### Prompt
Repeat the stretch of lines from the one containing "нашлись, как вы писали мне, у вас, живущих в" through the one containing "день, в который они приняли [иноческий]", both included, with nothing else.

··· Input for this task

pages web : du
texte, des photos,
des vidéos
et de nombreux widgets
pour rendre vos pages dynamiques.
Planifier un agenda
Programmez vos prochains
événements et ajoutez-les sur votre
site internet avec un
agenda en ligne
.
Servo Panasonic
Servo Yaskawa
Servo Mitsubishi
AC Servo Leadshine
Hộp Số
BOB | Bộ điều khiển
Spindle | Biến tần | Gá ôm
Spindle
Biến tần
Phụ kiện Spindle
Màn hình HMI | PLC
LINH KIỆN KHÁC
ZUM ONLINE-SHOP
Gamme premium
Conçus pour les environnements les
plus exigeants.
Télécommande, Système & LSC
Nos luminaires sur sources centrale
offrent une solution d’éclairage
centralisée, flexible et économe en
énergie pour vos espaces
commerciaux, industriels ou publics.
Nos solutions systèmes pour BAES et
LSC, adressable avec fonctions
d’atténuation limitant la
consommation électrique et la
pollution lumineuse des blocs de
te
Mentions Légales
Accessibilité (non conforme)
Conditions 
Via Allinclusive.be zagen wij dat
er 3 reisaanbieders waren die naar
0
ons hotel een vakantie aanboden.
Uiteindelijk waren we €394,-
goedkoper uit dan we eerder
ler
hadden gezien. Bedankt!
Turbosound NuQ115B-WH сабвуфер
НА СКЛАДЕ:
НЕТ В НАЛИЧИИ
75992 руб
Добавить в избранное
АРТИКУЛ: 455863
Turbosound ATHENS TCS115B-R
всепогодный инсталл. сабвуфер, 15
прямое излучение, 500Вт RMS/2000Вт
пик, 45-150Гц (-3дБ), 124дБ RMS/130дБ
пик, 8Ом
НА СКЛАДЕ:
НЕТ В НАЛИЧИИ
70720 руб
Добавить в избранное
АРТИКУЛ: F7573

······
··· Input for this task

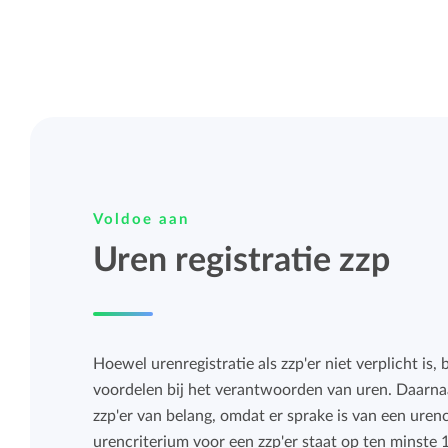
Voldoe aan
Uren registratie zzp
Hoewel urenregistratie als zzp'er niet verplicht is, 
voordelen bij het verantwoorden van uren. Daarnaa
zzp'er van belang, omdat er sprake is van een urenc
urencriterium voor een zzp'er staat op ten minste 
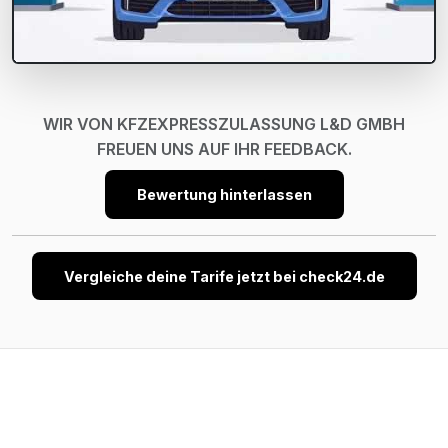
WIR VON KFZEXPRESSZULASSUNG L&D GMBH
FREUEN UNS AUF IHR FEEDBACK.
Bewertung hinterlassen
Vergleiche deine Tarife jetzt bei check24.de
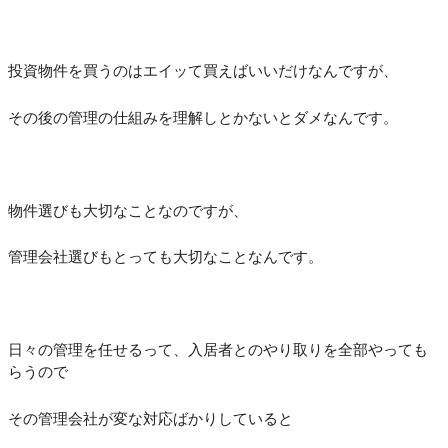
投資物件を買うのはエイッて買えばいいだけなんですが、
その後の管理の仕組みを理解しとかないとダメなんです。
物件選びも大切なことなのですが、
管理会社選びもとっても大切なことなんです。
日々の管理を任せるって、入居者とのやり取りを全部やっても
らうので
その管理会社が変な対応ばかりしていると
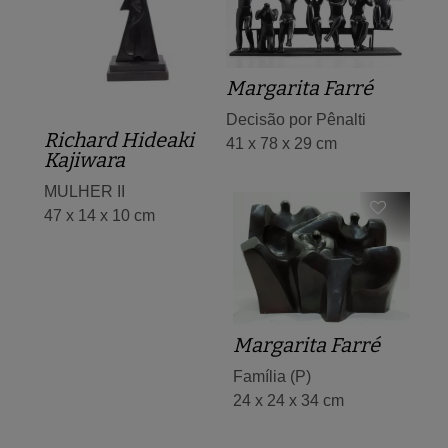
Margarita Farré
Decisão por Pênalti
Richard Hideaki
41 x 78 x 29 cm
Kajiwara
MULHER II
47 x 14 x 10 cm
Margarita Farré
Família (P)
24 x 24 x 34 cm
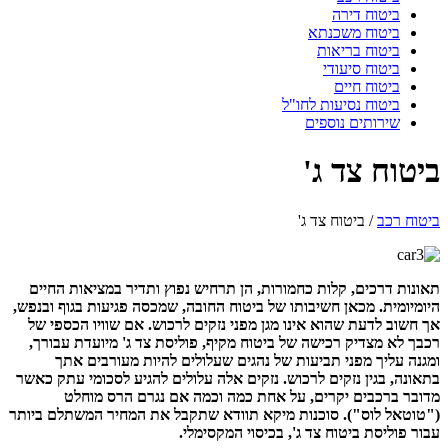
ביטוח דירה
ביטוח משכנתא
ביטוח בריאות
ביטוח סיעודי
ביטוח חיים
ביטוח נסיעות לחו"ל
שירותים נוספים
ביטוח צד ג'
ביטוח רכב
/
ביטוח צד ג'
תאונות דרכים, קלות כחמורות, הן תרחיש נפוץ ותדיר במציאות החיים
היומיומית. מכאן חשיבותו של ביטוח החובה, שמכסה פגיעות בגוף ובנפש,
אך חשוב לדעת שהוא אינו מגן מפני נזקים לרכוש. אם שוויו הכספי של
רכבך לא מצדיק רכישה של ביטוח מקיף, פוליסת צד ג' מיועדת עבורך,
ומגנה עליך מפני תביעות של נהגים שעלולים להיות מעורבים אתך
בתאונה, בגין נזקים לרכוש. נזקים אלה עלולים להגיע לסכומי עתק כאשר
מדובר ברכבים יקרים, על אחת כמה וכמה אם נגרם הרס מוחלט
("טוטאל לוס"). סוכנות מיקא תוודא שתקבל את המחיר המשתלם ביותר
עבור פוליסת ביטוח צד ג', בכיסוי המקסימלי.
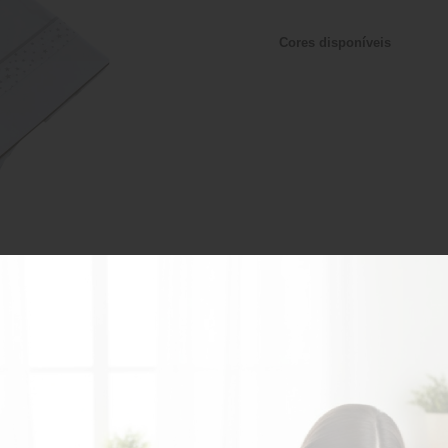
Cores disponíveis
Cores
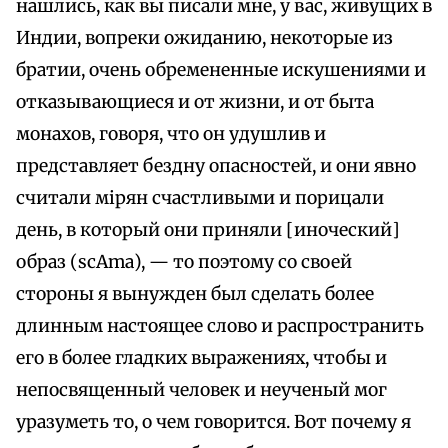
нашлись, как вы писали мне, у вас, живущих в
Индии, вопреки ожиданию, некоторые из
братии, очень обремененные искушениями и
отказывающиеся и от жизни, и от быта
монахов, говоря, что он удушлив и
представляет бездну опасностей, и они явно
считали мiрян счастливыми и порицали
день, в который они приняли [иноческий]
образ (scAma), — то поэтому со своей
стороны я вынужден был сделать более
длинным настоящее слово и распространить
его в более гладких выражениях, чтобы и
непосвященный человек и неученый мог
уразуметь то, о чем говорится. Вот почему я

······
··· Input for this task

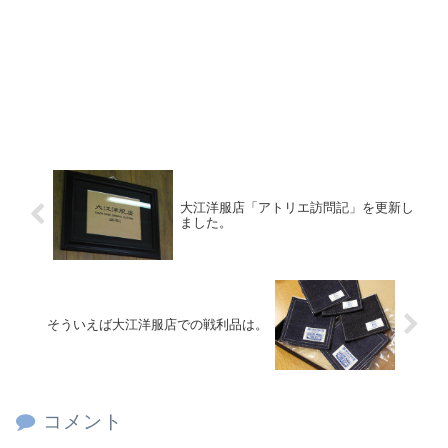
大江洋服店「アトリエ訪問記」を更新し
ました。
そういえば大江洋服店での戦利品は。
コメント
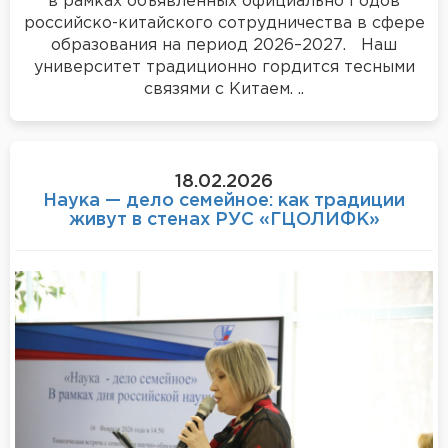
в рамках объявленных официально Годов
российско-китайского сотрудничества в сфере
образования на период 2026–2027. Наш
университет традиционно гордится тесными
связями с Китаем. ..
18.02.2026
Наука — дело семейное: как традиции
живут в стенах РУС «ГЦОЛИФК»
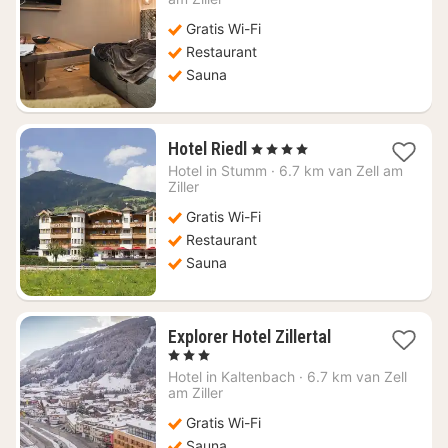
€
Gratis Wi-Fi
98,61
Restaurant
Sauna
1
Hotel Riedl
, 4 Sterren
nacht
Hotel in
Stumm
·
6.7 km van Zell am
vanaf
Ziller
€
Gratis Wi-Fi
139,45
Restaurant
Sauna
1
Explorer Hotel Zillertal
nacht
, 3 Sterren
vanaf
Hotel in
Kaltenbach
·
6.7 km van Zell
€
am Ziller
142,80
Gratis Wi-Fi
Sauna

······

### Written response
нашлись, как вы писали мне, у вас, живущих в
Индии, вопреки ожиданию, некоторые из
братии, очень обремененные искушениями и
отказывающиеся и от жизни, и от быта
монахов, говоря, что он удушлив и
представляет бездну опасностей, и они явно
считали мiрян счастливыми и порицали
день, в который они приняли [иноческий]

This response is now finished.